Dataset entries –
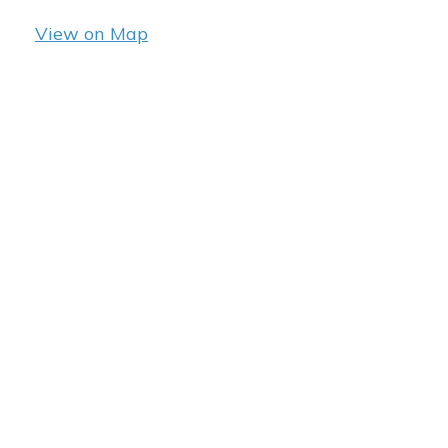
View on Map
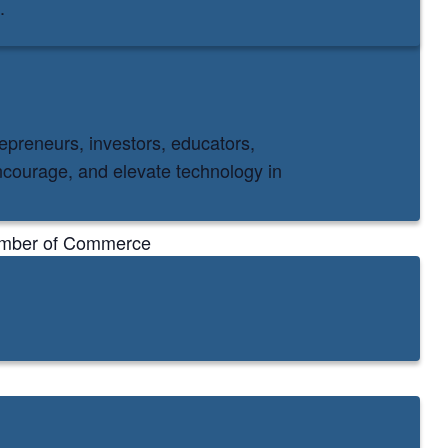
.
epreneurs, investors, educators,
courage, and elevate technology in
hamber of Commerce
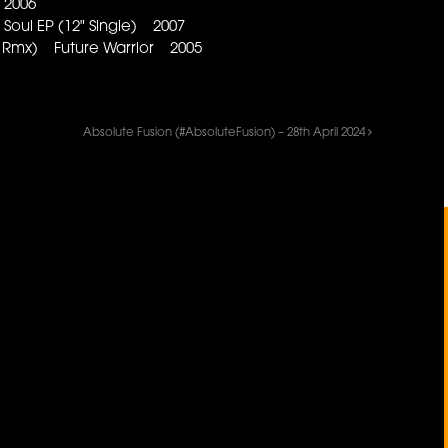
 2006
oul EP (12" Single) 2007
al Rmx) Future Warrior 2005
Absolute Fusion (#AbsoluteFusion) – 28th April 2024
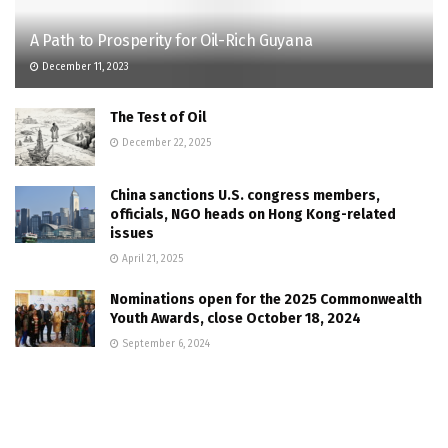
A Path to Prosperity for Oil-Rich Guyana
December 11, 2023
The Test of Oil
December 22, 2025
China sanctions U.S. congress members,
officials, NGO heads on Hong Kong-related
issues
April 21, 2025
Nominations open for the 2025 Commonwealth
Youth Awards, close October 18, 2024
September 6, 2024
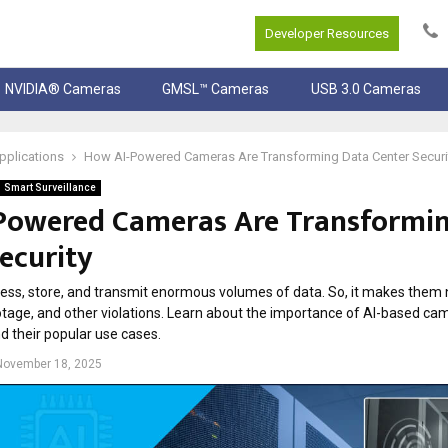
Developer Resources
NVIDIA® Cameras
GMSL™ Cameras
USB 3.0 Cameras
pplications
How AI-Powered Cameras Are Transforming Data Center Securi
Smart Surveillance
Powered Cameras Are Transformi
ecurity
ess, store, and transmit enormous volumes of data. So, it makes them 
botage, and other violations. Learn about the importance of AI-based ca
d their popular use cases.
November 18, 2025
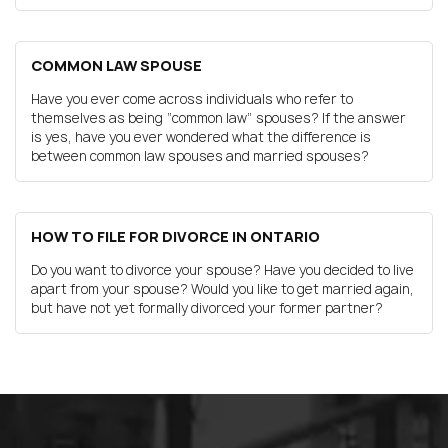
COMMON LAW SPOUSE
Have you ever come across individuals who refer to
themselves as being “common law” spouses? If the answer
is yes, have you ever wondered what the difference is
between common law spouses and married spouses?
HOW TO FILE FOR DIVORCE IN ONTARIO
Do you want to divorce your spouse? Have you decided to live
apart from your spouse? Would you like to get married again,
but have not yet formally divorced your former partner?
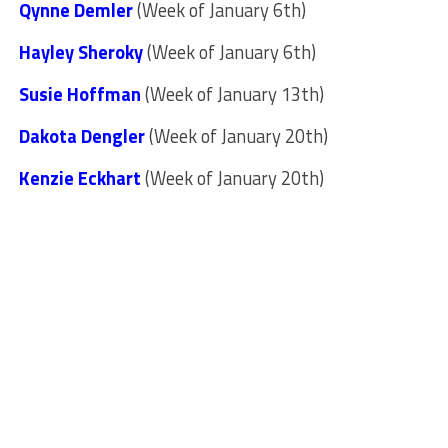
Qynne Demler
(Week of January 6th)
Hayley Sheroky
(Week of January 6th)
Susie Hoffman
(Week of January 13th)
Dakota Dengler
(Week of January 20th)
Kenzie Eckhart
(Week of January 20th)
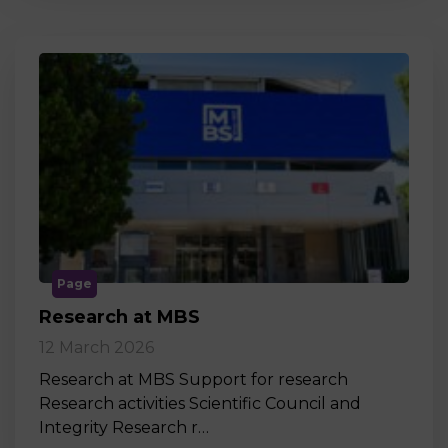
Page
Research at MBS
12 March 2026
Research at MBS Support for research
Research activities Scientific Council and
Integrity Research r…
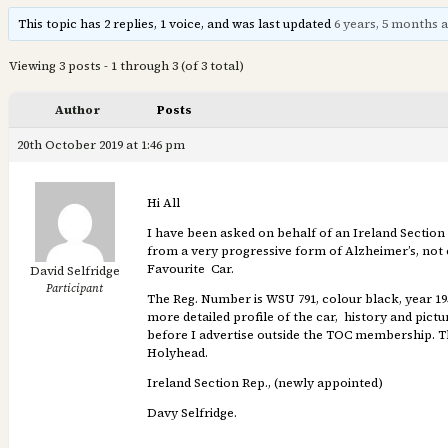
This topic has 2 replies, 1 voice, and was last updated
6 years, 5 months 
Viewing 3 posts - 1 through 3 (of 3 total)
Author
Posts
20th October 2019 at 1:46 pm
Hi All
I have been asked on behalf of an Ireland Section
from a very progressive form of Alzheimer’s, not e
Favourite Car.
David Selfridge
Participant
The Reg. Number is WSU 791, colour black, year 1953
more detailed profile of the car, history and pictu
before I advertise outside the TOC membership. The
Holyhead.
Ireland Section Rep., (newly appointed)
Davy Selfridge.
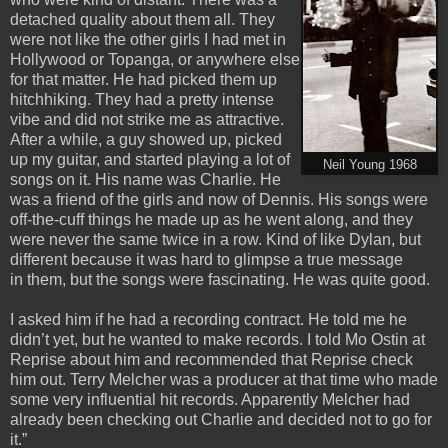
detached quality about them all. They
were not like the other girls I had met in
Hollywood or Topanga, or anywhere else
for that matter. He had picked them up
hitchhiking. They had a pretty intense
vibe and did not strike me as attractive.
After a while, a guy showed up, picked
up my guitar, and started playing a lot of
Neil Young 1968
songs on it. His name was Charlie. He
was a friend of the girls and now of Dennis. His songs were
off-the-cuff things he made up as he went along, and they
were never the same twice in a row. Kind of like Dylan, but
different because it was hard to glimpse a true message
in them, but the songs were fascinating. He was quite good.
I asked him if he had a recording contract. He told me he
didn’t yet, but he wanted to make records. I told Mo Ostin at
Reprise about him and recommended that Reprise check
him out. Terry Melcher was a producer at that time who made
some very influential hit records. Apparently Melcher had
already been checking out Charlie and decided not to go for
it.”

Task – Gather every line from the rows above that contains the word "other", and copy each one in full.

Answer for this exercise –
botage, and other violations. Learn about the importance of AI-based ca
were not like the other girls I had met in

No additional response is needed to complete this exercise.